Problem to solve: Give back the full listing, exactly as it is.
++++++++
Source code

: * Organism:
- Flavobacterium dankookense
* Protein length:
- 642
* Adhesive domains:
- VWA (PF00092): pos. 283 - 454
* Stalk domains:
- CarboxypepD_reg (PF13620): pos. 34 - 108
++++++++
Answer to the exercise:
Source code

: * Organism:
- Flavobacterium dankookense
* Protein length:
- 642
* Adhesive domains:
- VWA (PF00092): pos. 283 - 454
* Stalk domains:
- CarboxypepD_reg (PF13620): pos. 34 - 108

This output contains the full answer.